Ukrainian President Announces Reelection Bid, Aims For EU Membership

Ukrainian President Petro Poroshenko makes the announcement while addressing supporters in Kyiv on January 29.

KYIV -- Ukrainian President Petro Poroshenko has announced he will seek reelection in the March presidential election, and vowed to press for European Union and NATO membership.

Speaking to thousands of supporters on January 29, the confectionary magnate said that a "feeling of deep responsibility before the country and...before past and future generations" led him to decide to run for a second five-year term in the March 31 vote.

The 53-year-old Poroshenko, one of Ukraine's richest men, came to power in the aftermath of the pro-European Maidan protests that pushed Moscow-friendly President Viktor Yanukovych out in February 2014.

He has vocally advocated closer integration with the West and criticized Russia following Moscow's seizure of Ukraine's Crimea region and amid a continuing war against Russia-backed separatists in the eastern region known as the Donbas.

"I would like to ask voters for a mandate to ensure the irreversibility of the country's European and Euro-Atlantic integration and our independence, as well as to restore Ukraine's territorial integrity, bring back peace, and complete the construction of a strong state capable of providing prosperity to every Ukrainian," Poroshenko said at a forum in Kyiv.

"We will submit a bid to join the European Union in 2024," Poroshenko said, adding that Ukraine would also take further steps to join NATO if he was reelected.

"Strengthening our armed forces and modernizing them...will remain our priority over the next five years," Poroshenko said.
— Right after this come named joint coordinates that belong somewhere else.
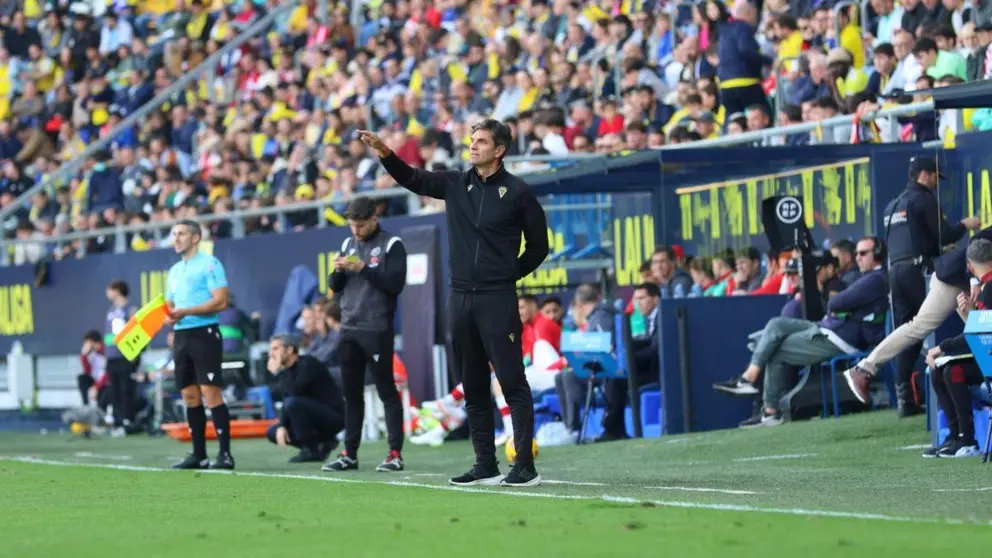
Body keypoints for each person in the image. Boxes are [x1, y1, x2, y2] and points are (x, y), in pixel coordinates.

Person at [359, 118, 550, 487]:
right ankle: (485, 465)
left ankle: (524, 466)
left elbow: (539, 247)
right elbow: (412, 178)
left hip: (497, 297)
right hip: (460, 298)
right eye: (471, 140)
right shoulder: (455, 183)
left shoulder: (518, 192)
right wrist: (385, 153)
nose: (473, 146)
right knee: (473, 383)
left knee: (512, 380)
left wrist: (508, 275)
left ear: (499, 150)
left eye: (481, 141)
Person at [846, 157, 979, 416]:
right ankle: (868, 370)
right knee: (920, 328)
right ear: (923, 174)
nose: (935, 183)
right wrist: (965, 225)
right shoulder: (924, 199)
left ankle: (905, 398)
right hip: (922, 271)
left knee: (911, 331)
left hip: (896, 271)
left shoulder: (894, 204)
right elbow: (946, 234)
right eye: (934, 177)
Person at [728, 237, 890, 426]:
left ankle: (770, 410)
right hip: (828, 326)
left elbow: (835, 303)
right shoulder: (864, 278)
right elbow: (837, 305)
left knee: (775, 349)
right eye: (856, 253)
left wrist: (839, 306)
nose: (858, 258)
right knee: (776, 325)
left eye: (863, 253)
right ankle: (749, 378)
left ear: (878, 254)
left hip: (841, 338)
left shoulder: (875, 278)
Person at [844, 227, 992, 406]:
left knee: (983, 332)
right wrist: (975, 281)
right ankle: (864, 369)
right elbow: (976, 241)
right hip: (955, 278)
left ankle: (988, 383)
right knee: (919, 326)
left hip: (975, 281)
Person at [322, 196, 408, 473]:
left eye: (360, 225)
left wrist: (365, 269)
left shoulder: (391, 245)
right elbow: (337, 287)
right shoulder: (348, 245)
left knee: (386, 391)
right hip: (348, 327)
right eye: (352, 225)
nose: (356, 231)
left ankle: (394, 453)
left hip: (377, 328)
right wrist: (336, 273)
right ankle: (350, 454)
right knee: (351, 394)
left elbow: (395, 284)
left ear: (374, 218)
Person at [166, 220, 234, 470]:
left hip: (204, 333)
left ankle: (225, 454)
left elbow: (220, 302)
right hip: (181, 335)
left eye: (181, 234)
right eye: (174, 234)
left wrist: (186, 311)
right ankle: (199, 454)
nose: (176, 239)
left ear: (195, 238)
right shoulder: (173, 271)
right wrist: (169, 318)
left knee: (210, 392)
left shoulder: (210, 264)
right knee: (189, 394)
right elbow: (170, 307)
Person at [919, 239, 992, 459]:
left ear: (969, 265)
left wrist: (941, 347)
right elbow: (980, 331)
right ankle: (956, 437)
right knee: (940, 370)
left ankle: (968, 441)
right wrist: (968, 312)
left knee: (953, 370)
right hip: (986, 356)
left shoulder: (988, 290)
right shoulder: (984, 288)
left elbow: (982, 333)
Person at [266, 335, 345, 463]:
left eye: (275, 349)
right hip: (309, 419)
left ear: (290, 350)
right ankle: (322, 444)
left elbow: (295, 392)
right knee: (272, 432)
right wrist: (282, 425)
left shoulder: (308, 363)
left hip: (333, 416)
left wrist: (279, 372)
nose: (271, 354)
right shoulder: (287, 371)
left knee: (294, 403)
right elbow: (284, 400)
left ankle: (311, 450)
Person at [103, 279, 139, 435]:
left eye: (109, 289)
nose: (107, 293)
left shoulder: (130, 309)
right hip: (112, 357)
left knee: (126, 390)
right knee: (115, 390)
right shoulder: (111, 310)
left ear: (117, 290)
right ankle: (117, 421)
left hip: (126, 356)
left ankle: (127, 420)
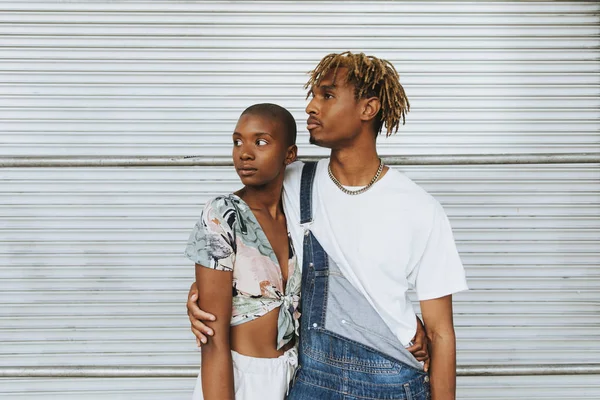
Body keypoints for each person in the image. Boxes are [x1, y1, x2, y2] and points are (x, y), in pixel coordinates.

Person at [188, 52, 468, 400]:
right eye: (314, 95)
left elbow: (441, 333)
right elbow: (229, 232)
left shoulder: (421, 209)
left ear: (368, 109)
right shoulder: (292, 180)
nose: (310, 107)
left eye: (327, 95)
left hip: (393, 383)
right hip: (310, 382)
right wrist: (200, 293)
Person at [184, 103, 301, 399]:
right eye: (238, 141)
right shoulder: (222, 215)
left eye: (260, 142)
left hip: (299, 374)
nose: (244, 153)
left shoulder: (302, 216)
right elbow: (213, 339)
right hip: (240, 379)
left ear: (290, 154)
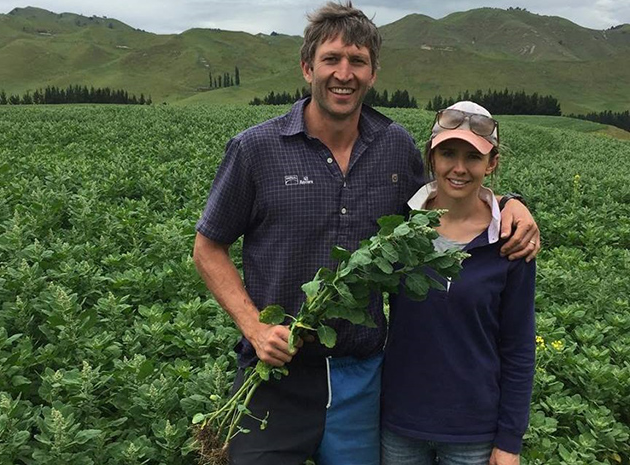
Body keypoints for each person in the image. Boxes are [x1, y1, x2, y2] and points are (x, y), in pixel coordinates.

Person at [193, 2, 539, 464]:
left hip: (364, 377)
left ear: (373, 73)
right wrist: (255, 328)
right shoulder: (256, 148)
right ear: (307, 66)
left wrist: (509, 203)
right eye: (332, 59)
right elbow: (208, 246)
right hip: (276, 375)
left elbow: (449, 196)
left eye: (357, 62)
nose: (344, 73)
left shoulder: (394, 146)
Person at [381, 101, 536, 465]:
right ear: (431, 157)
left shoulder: (510, 241)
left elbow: (518, 347)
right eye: (448, 153)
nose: (459, 168)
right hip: (401, 423)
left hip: (473, 432)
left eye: (474, 157)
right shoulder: (399, 228)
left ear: (491, 163)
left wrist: (509, 440)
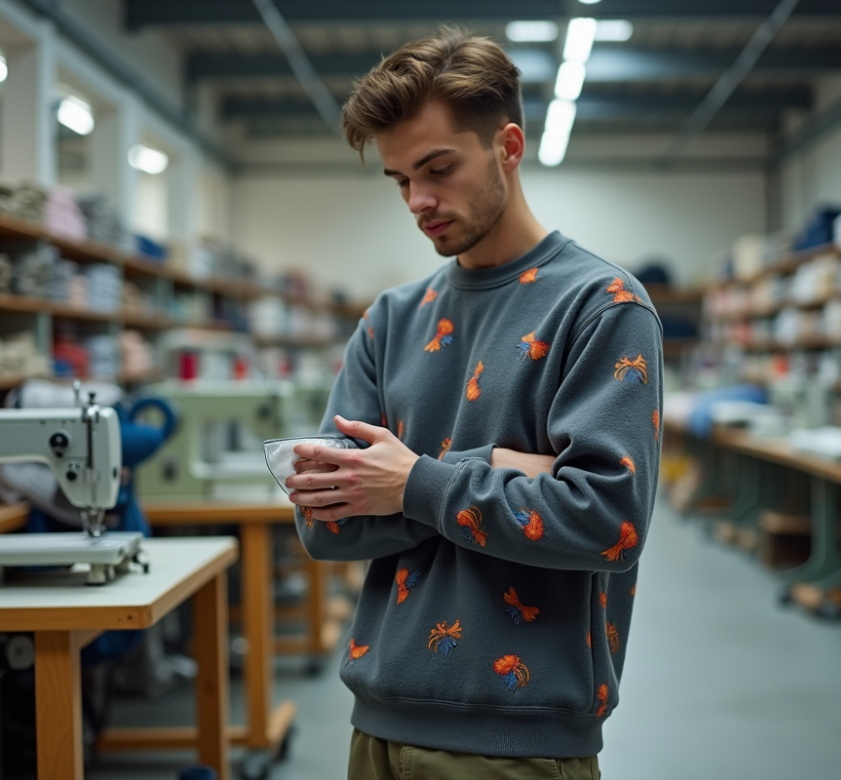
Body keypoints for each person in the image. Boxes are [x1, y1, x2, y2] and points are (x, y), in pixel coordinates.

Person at [285, 27, 663, 780]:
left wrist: (410, 482)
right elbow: (321, 522)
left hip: (519, 740)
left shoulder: (602, 306)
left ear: (508, 146)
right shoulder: (391, 319)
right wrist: (501, 468)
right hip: (378, 719)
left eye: (438, 168)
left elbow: (609, 522)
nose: (419, 201)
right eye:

But with Russia keeping the pressure on, he said, "Only full EU and NATO membership would completely and irreversibly guarantee the independence of our Ukrainian state and Ukrainian national security."

Poroshenko, who critics say has failed to tackle pervasive corruption, also vowed that a special court to try corruption cases would be up and running this year. Western officials say graft is a huge hurdle to the prosperity and security of Ukraine.

In what was widely seen as an effort to bolster his sagging public support ahead of the election, Poroshenko spearheaded successful efforts to secure the creation of an independent Orthodox Church of Ukraine.

The incumbent president's popularity rating is low but polls suggest he and former Prime Minister Yulia Tymoshenko, who announced her presidential bid on January 22, are the likely front-runners.

Tymoshenko, who was a leader of the 2004 Orange Revolution, was defeated by Poroshenko in the 2014 presidential election.